··· INPUT FOR THIS TASK ···
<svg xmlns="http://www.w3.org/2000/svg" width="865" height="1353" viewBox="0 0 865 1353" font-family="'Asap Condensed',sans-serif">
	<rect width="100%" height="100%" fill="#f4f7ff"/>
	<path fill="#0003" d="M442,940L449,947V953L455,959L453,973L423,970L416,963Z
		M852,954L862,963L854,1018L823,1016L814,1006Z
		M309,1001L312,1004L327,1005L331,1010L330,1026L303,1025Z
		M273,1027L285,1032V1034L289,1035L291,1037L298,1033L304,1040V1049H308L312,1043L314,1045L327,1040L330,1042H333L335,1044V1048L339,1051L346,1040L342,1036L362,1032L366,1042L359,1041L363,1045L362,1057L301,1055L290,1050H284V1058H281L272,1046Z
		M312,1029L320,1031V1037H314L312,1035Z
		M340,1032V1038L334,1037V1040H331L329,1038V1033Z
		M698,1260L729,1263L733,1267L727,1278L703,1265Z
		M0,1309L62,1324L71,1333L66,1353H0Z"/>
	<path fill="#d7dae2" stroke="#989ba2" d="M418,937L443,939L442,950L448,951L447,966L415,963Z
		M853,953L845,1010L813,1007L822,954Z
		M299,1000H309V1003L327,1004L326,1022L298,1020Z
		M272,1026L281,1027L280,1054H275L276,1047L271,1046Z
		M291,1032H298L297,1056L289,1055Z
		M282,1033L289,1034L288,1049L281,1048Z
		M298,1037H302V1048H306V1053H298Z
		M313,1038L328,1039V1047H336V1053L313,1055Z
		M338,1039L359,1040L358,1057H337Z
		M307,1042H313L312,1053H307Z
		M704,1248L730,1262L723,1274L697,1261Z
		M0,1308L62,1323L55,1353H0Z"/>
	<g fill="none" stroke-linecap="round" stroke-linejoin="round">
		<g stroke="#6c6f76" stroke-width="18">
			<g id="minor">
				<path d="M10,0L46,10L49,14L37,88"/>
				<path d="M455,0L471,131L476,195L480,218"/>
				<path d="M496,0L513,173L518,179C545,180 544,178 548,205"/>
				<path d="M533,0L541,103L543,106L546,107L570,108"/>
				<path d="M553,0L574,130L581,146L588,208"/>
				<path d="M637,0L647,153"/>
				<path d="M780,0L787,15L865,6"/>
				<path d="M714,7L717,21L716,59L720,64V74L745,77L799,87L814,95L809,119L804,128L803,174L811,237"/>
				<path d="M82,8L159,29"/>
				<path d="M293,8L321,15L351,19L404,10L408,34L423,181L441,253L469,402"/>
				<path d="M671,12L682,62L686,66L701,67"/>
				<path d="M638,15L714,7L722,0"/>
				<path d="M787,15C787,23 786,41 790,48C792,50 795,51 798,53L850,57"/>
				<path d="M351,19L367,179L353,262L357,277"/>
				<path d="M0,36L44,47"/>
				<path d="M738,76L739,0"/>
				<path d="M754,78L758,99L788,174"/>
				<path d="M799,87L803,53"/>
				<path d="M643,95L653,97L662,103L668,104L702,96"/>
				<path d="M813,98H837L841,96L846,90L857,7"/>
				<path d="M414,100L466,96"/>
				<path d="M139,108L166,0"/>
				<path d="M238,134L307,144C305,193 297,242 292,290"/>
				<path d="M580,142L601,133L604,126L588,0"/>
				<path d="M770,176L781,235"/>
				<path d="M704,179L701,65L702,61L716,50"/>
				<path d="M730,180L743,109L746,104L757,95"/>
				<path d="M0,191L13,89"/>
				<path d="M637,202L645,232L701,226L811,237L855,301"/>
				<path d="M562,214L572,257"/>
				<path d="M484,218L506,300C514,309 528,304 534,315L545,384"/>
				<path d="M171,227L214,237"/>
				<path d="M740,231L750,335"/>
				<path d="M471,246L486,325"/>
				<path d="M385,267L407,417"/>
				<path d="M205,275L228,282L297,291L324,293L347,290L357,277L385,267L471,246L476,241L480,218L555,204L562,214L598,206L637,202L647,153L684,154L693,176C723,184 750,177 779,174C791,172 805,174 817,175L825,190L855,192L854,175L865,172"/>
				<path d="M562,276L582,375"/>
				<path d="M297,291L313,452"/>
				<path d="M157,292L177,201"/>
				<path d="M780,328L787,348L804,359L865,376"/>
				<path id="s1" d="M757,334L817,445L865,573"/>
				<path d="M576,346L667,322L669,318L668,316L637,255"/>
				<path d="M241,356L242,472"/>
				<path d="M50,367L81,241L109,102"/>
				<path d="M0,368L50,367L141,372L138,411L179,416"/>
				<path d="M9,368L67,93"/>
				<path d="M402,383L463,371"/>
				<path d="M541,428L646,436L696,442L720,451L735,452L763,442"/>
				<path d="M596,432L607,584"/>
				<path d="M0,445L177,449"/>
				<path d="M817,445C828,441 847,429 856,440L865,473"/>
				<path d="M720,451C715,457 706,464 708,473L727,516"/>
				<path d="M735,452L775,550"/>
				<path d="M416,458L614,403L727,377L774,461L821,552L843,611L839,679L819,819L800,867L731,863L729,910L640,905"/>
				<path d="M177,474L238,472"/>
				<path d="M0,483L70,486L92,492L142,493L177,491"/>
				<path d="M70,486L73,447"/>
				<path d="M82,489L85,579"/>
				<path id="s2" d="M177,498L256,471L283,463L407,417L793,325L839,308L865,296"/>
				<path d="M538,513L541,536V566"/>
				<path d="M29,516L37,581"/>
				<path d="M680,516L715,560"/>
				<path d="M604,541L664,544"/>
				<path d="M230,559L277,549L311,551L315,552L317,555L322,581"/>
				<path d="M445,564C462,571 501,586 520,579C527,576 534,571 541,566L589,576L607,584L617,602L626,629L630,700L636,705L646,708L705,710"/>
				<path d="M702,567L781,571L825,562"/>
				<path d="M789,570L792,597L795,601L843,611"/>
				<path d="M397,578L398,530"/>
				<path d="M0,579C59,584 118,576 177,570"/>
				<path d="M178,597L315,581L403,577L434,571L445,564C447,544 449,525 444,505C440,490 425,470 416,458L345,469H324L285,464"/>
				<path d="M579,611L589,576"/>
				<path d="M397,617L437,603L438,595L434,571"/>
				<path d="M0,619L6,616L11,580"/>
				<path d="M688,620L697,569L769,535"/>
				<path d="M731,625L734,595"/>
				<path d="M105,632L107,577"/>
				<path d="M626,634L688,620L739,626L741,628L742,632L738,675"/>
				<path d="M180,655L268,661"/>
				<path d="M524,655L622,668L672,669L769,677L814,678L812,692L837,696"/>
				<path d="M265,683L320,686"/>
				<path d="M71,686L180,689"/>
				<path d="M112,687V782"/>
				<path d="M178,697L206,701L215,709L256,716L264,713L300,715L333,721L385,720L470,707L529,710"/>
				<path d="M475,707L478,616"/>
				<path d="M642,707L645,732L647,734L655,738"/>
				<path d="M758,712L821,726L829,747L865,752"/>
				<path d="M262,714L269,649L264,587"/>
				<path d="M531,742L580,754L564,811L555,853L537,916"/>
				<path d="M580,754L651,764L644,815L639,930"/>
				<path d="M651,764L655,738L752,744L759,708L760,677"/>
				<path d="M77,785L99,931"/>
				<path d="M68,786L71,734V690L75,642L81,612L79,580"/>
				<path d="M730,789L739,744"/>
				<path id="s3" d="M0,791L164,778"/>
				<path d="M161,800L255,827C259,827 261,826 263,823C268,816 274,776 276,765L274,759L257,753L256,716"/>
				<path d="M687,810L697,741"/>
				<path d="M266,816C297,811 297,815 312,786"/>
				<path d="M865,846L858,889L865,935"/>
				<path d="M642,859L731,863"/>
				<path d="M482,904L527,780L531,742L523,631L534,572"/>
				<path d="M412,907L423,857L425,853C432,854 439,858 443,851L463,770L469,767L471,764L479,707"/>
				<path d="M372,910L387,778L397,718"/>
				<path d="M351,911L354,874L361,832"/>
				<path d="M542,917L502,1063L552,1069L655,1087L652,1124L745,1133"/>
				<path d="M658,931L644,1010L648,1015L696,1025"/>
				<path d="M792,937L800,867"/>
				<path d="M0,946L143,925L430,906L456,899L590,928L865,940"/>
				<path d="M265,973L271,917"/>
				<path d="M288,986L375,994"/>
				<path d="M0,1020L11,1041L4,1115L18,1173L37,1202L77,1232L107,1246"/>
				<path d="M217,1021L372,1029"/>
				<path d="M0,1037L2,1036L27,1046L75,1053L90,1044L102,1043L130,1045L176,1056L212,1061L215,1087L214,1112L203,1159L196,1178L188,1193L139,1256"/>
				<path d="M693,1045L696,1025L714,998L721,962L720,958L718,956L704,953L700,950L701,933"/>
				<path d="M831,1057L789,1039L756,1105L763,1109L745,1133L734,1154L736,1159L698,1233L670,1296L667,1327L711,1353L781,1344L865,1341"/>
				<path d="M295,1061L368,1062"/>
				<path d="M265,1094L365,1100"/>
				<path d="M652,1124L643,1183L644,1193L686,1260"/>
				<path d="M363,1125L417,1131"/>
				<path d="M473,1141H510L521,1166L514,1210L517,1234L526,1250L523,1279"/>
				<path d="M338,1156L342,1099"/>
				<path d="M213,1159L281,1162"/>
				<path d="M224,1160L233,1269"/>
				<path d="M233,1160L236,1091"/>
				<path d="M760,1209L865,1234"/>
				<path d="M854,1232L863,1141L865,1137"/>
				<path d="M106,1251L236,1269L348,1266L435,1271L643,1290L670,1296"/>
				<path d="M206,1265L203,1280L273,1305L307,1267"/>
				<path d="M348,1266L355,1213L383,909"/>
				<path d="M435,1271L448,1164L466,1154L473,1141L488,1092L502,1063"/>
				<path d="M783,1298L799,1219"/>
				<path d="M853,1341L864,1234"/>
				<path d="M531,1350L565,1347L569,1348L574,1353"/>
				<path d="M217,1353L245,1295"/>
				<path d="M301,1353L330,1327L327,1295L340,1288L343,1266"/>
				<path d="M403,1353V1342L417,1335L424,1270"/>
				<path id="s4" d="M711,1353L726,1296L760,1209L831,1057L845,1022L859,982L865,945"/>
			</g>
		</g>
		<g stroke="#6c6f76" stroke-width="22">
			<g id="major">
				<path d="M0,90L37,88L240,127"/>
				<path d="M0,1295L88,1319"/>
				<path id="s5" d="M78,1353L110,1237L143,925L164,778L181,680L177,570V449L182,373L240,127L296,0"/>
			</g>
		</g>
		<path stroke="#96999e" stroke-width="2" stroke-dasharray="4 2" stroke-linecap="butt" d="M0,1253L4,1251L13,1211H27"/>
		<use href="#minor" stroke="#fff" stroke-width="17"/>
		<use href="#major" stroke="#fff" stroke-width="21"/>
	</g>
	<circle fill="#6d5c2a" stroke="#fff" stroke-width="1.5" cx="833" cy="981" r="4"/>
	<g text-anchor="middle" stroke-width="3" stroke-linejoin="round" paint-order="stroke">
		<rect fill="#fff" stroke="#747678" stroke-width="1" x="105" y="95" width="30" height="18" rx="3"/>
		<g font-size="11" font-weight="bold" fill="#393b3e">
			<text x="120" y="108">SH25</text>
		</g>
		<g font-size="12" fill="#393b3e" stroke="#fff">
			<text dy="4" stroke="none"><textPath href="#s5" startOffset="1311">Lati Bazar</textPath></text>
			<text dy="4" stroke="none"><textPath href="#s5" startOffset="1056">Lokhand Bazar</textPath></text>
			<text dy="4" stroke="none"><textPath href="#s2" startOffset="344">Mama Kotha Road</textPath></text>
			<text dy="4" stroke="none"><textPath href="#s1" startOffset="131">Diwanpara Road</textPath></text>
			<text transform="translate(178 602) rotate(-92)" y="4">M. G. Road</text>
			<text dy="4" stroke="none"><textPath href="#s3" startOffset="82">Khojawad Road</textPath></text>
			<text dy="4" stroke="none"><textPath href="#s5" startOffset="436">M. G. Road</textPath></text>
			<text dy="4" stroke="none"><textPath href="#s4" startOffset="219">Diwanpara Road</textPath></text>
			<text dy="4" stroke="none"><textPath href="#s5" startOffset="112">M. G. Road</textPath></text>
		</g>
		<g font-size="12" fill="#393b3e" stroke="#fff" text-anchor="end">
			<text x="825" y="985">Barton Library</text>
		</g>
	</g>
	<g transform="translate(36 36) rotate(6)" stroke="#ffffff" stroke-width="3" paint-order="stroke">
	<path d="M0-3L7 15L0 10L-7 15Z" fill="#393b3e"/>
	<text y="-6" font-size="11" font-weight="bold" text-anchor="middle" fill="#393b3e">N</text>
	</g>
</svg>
···
▶ [WHAT YOU NEED TO DO]:
Please count the lines above that contain the word "none", and reply with the number alone.

▶ [RESPONSE TO THE EXERCISE]:
9